Erste Regenbogen-Hochzeiten in New Jersey

Artikelbild
Der Newarker Bürgermeister Cory Booker (rechts) schließt kurz nach Mitternacht mehrere Ehen.

Seit Mitternacht dürfen auch Schwule und Lesben im "Garden State" heiraten. Damit haben 14 US-Bundesstaaten die Ehe geöffnet.

Zu Update springen: Gouverneur Christie gibt Widerstand auf (16.25 Uhr)

Am Montagmorgen um 0.01 Uhr Ortszeit sind in New Jersey die ersten gleichgeschlechtlichen Ehen geschlossen worden. Als wahrscheinlich erstes Paar heirateten Louise Walpin und Marsha Shapiro – zwei Klägerinnen gegen das Ehe-Verbot im Bundesstaat – in der Stadt Roselle. Sie heirateten in Anwesenheit vieler schwul-lesbischer Aktivisten und Politiker, wie Loretta Weinberg, der Präsidentin des Senats. Als Standesbeamter fungierte Bürgermeister Jamel Holley.

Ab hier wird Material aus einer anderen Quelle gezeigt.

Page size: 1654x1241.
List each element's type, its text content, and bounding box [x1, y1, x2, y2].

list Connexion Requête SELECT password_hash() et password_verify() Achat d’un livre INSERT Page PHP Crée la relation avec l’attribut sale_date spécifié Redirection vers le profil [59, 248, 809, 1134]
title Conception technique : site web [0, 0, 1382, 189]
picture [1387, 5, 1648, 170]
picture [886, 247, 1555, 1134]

In mehreren anderen Städten des Bundesstaates organisierten Bürgermeister ähnliche Hochzeitsfeiern nach Mitternacht. Der Prominenteste ist Cory Booker aus Newark, der erst vor wenigen Tagen in den US-Senat gewählt worden war. Booker setzt sich bereits seit Jahren für die Ehe-Öffnung ein und verzichtete wegen des Ehe-Verbots für Schwule und Lesben darauf, heterosexuelle Paare zu trauen. Am Montagmorgen holte er das nach: Er ehelichte insgesamt sieben Paare, davon fünf gleichgeschlechtliche und zwei heterosexuelle.

Ein christlicher Aktivist versuchte in Newark, die Zeremonie zu unterbinden. Auf die Frage von Booker, ob jemand etwas gegen eine Eheschließung einzuwenden habe, erhob er sich und brüllte mehrfach: "Das ist ungesetzlich in den Augen von Gott und Jesus Christus". Der Mann wurde daraufhin von Sicherheitspersonal aus dem Rathaus geleitet. Booker erklärte darauf, dass er "keine überzeugenden oder angemessenen Widersprüche" gehört habe, woraufhin das Publikum enthusiastisch applaudierte.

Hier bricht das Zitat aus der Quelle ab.